Unsupervized Image Cateogorization using Word Embedding

|

cover

Social media is flooded with various categories of photos: food, travel, selfie, etc. Unless the user explicitly mentions, the category of the photos uploaded is left unknown. For the purpose of creating meaningful value from the social media photos, it might be useful to have a scalable model to classify which category each photo belongs to.

For this particular problem, using a supervized learning algorithm might not be scalable for several reasons:

  1. Supervized learning requires large dataset to train on, but it is hard to acquire large quantity of social media photos due to privacy issue.
  2. Even if there is such dataset available publicly, it is unlikely that it also contains image category labels.
  3. EVEN IF there is both data and labels available, hauman-labeled categories suffers risk of biasness. Some of the photos could sit in between two possible cateogries, who gets to decide which?

Hence, using supervized learning algorithm is not a smart choice for this case, which leaves unsupervized learning algorithm pretty attractive option.

The unsupervized image categorization takes a couple of data processing steps:

  1. Image item labelling using Google Cloud Vision API
  2. Vectorization of images using Word2Vec
  3. Clustering the image vectors by K-Means algorithm

1. Image item labelling using Google Cloud Vision API

Google Cloud Vision API provides labels for items appeared in the image together with the probability and topicality values. Probability value indicates how accurate the given label is to each item, and topicality value indicates the significance of the item with respect to the rest of the items inside the image.

gcv

After running the Image Labelling API through each image, I have a list of item labels and their respective probability and topicality vales which are float numbers in between 0 and 1. These two values are used in the next step for weighting image vectorization using word embedding.

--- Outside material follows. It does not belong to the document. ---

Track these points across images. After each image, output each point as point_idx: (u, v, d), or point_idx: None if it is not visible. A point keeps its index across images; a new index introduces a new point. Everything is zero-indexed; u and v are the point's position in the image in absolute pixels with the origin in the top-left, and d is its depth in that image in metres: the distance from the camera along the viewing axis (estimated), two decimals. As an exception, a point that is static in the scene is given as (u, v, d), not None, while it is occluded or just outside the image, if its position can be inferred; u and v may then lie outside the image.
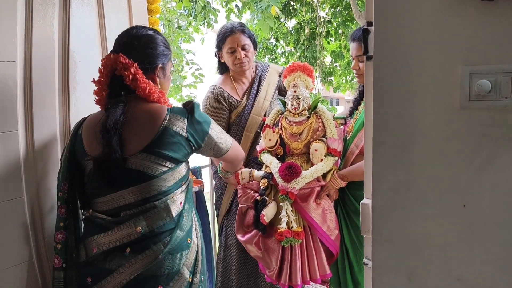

2. Vectorization of images using Word2Vec

Using the item labels for each image, the algorithm then imports pretrained Glove Word2Vec model to convert image labels into vectors. Each word vector is further weighted by the coresponding probablity and topicality values by multiplying them. Since there are generally more than one label for each image, the algorithm averages word vectors assigned for each image, producing a single centroid vector that best describe what the image is about. In the end, each image is converted to a numberical vector, so that it can be processed by Uclidean arithmetic.

3. Clustering the image vectors by K-Means algorithm

Once all images are converted to vectors, the algorithm applies K-Means algorithm to cluster images with similar characteristic, which is bascially the type of items it contains inside.

figure

The figure above is the visualization of the image vector space whose dimension reduced to 3, using Principle Component Analysis (PCA). The data points with the same color indicate that they belong to the same image category. In order to know what each image category represent, the programme finds the centroid vector for each image cateogry and look up the Word2Vec model to list words with the closest distance.

center

As shown by the print message, it is pretty obvious that cateogry 1 contains images related to food, while category 7 contains images related to clothings and fashion. Initially, the dataset contains uncategorized images scraped from Instagram such as these,

raw

and classify them into arbiturally genrated categories such as food,

category1

products,

category2

and travel.

category3

Summary

This technique categorizes image dataset into a couple of arbitrary topics, based on the items spotted in each image. It first labels item labels inside each image, convert them into semantic vectors, and cluter them using K-Means algorithm. Bare in mind that the accuracy of the categorization is dependent on the accuracy on the Google Cloud Vision API and the pretrained Word2Vec model. There were few outlier images which did not give out any label when run on Cloud Vision API Labeling, which are better to be excluded out and categorized as “No Cateogry”.

As described above, this technique is an unsupervized learning algorithm. This means that instead of setting the categories and classifying each image into respective category, the algorithm classifies all the images first then label each image cateogry based on the common characteristics of clustered images.